Mais voici qu'une polémique (oh, une polémique, dis donc !) voit le jour, aimablement relayée par Valeurs Actuelles, au sujet de tweets que le jeune homme aurait émis (c'est le mot) autrefois pour défendre le charmant amateur de quenelles malencontreusement nommé Dieudonné mis à mal dans certaine émission de télévision.
La "star queer", comme le nomme le torchon sus-nommé, avait alors 14 ans, et l'on pourra se permettre d'espérer que, depuis, l'acquisition de ces trucs en papier appelés livres aura mis un peu de plomb dans sa jeune cervelle.
À suivre, tout de même.

* Hominien : j'en détourne quelque peu le sens, et désigne ainsi tout être prétendu humain qui a quelques siècles de retard à sa montre.

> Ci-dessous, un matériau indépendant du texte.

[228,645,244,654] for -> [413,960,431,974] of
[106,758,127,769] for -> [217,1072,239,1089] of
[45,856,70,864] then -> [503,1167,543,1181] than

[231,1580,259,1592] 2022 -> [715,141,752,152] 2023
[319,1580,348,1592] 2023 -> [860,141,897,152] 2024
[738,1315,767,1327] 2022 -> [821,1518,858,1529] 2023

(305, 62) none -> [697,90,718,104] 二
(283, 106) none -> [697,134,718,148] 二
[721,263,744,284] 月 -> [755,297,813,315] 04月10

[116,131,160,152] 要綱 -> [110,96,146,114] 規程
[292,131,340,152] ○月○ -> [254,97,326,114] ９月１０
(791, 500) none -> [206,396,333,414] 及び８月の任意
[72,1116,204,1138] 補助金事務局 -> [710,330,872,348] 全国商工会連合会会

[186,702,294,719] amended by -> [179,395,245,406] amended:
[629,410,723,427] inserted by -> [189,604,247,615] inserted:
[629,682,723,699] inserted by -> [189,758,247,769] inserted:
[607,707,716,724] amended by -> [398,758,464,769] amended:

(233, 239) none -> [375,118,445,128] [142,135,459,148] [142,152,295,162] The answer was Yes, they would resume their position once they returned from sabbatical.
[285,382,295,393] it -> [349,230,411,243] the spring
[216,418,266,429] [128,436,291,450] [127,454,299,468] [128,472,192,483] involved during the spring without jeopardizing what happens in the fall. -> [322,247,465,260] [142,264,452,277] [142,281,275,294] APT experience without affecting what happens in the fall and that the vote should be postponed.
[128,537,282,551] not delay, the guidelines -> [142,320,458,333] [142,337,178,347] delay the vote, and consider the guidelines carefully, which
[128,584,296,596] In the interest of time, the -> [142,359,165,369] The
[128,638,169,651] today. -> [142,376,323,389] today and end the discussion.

Jeune homme blond sans perruque mais très très très joli.


PETIT ALEXANDER EST DÉJÀ GRAND 


Récital Fondation Louis Vuitton
On a repéré Alexander Malofeev depuis longtemps, mais on se méfie toujours des enfants-prodiges.
Ce gamin stupéfiant arrachait les récompenses prestigieuses dans les concours de renommée mondiale comme le fameux Tchaïkovski, pas moins.
J'avais assisté sur le Tube à une démonstration imparable : rien moins que la Mephisto Walz n°1 de Liszt enlevée avec une fougue exemplaire.
Le gamin parcourait les scènes internationales, alignant Prokofiev, Rachmaninov (le troisième, une paille !) et autres parcours de santé.
L'autre jour, il participait à la soirée de clôture de la 25e "Folle journée de Nantes" (merci saint René Martin !), jouant le célèbre et périlleux Concerto en la mineur de Grieg déclenchant une mémorable ovation, en remerciement de laquelle il interpréta, en bis, le final de la 7ème Sonate de Prokofiev, un sommet de virtuosité, me laissant suffoqué et frissonnant dans mon canapé.
Pas encore 18 ans : un vrai grand pianiste nous est donné.
Alléluia !


Répétition et fin de concert à Nantes avec le Chef Alexander Sladkovsky


Ci-dessous, billet précédent : Alexander joue Rachmaninov
sous la direction d'un Myung-Whun Chung bluffé.

Nota (et non des moindres) :
On peut revoir le concert de clôture de la "Folle jounée 2019", avec le Concerto de Grieg à 25:10 ICI
(Attention : applaudissements enthousiastes à la fin du premier mouvement, mais le concerto est joué dans son intégralité, les deux mouvements suivants valant leur pesant de double-croches !) Et puis, le Prokoviev en bis, dites !

Nota 2
L'ange qui ne fait que passer, en noir et blanc, là-haut, se nomme Sandro Salomon. Il peut s'attarder un peu.

3 commentaires:

Xersex a dit…

"Un ange passe" est le modèle Sandro Salomon

Jules D. a dit…

J'adore ces "petites chroniques" bien trop rares.
Jules

jacques a dit…

Réflexions sur Euro (sans) Visions.
C'est déprimant de voir notre comportement considéré de "contre nature" alors que c'est à la Nature que l'on doit ce penchant qui est notre Nature.
Mon frère gaucher avait la main gauche attachée,à l'école. Ceci c'est fini. Alors nous? Ne pas reconnaître ce qui est "inné", à l'ère de l'explosion des connaissances sur le cerveau, c'est invraisemblable!!Tous ces harcèlements, injures et brimades au collège alors qu'on y enseigne les sciences de la vie et de la nature!

En écho aux "durs de durs en bleu de travail", je me souviens qu'autrefois,dans les trains de nuit qui ramenaient à Paris les militaires en permission, le dimanche soir, et que,étudiant, je rentrais aussi, j'étais jaloux de voir, non pas tous, mais beaucoup de ces jeunes soldats installés par deux dans les couchettes, pour dormir...un peu, et surtout pour le plaisir.

Je suis ébloui par Alexander Malofeev.Pour de tels talents, à son âge,le cerveau s'est déjà conformé différemment du nôtre, dès "in utéro",et c'est une exceptionnelle Nature, mais surtout pas contre nature.

J'ai écrit cela très impulsivement, mais je ne pense pas qu'on le transcrira dans les commentaires. C'est trop long, Excusez moi.